**Aim of the task**.
Please pick out every line in the material below that contains the word "series", and copy each of those lines.
◆ ◆ ◆ ◆
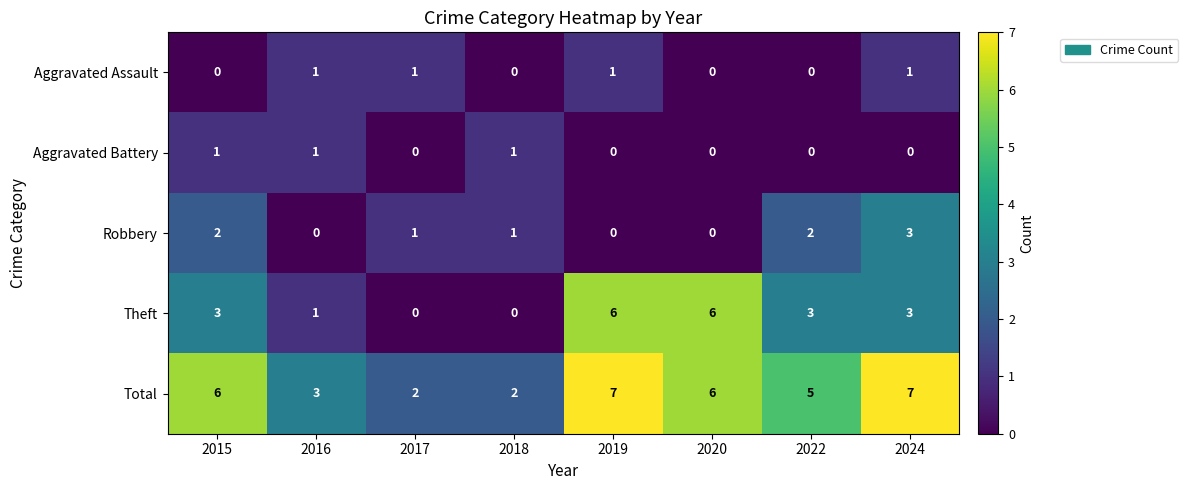

Count the number of data series in this chart.

5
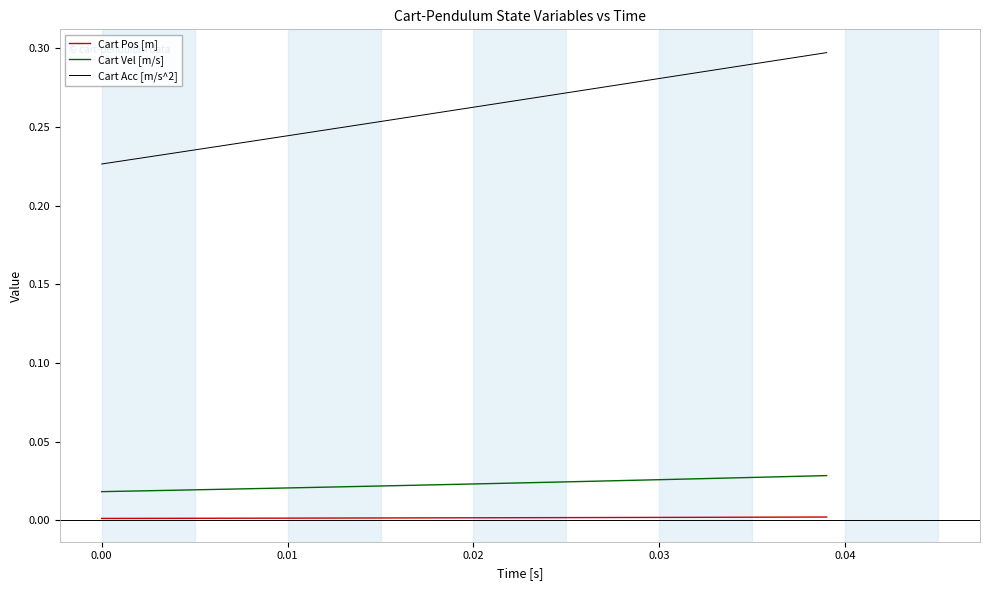

Which series has the largest total across all categories?

Cart Acc [m/s^2]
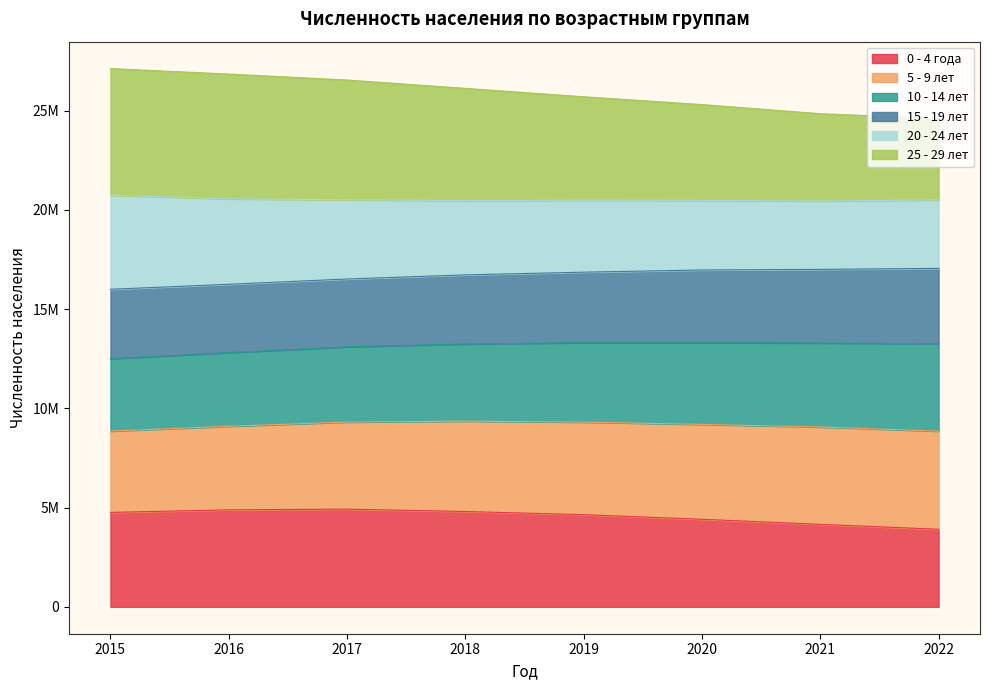

In 0 - 4 года, how many points are higher than both neighbors (excluding endpoints)?

1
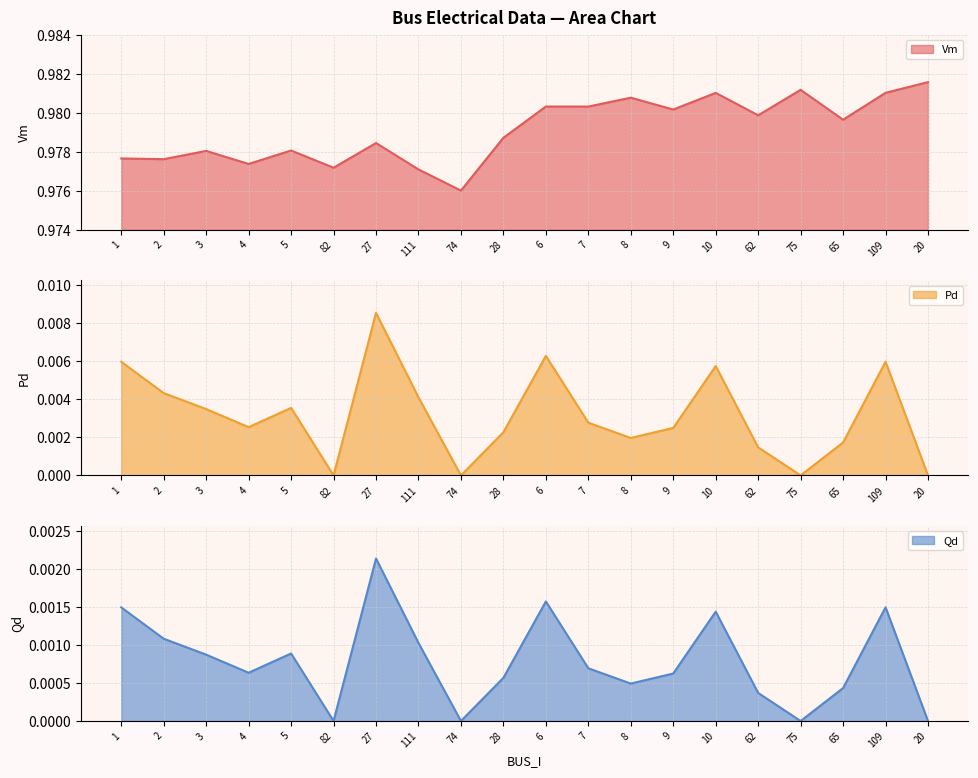

True or false: Qd and Pd cross at least once.

False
◆ ◆ ◆ ◆
**Answer section**.
Count the number of data series in this chart.
Which series has the largest total across all categories?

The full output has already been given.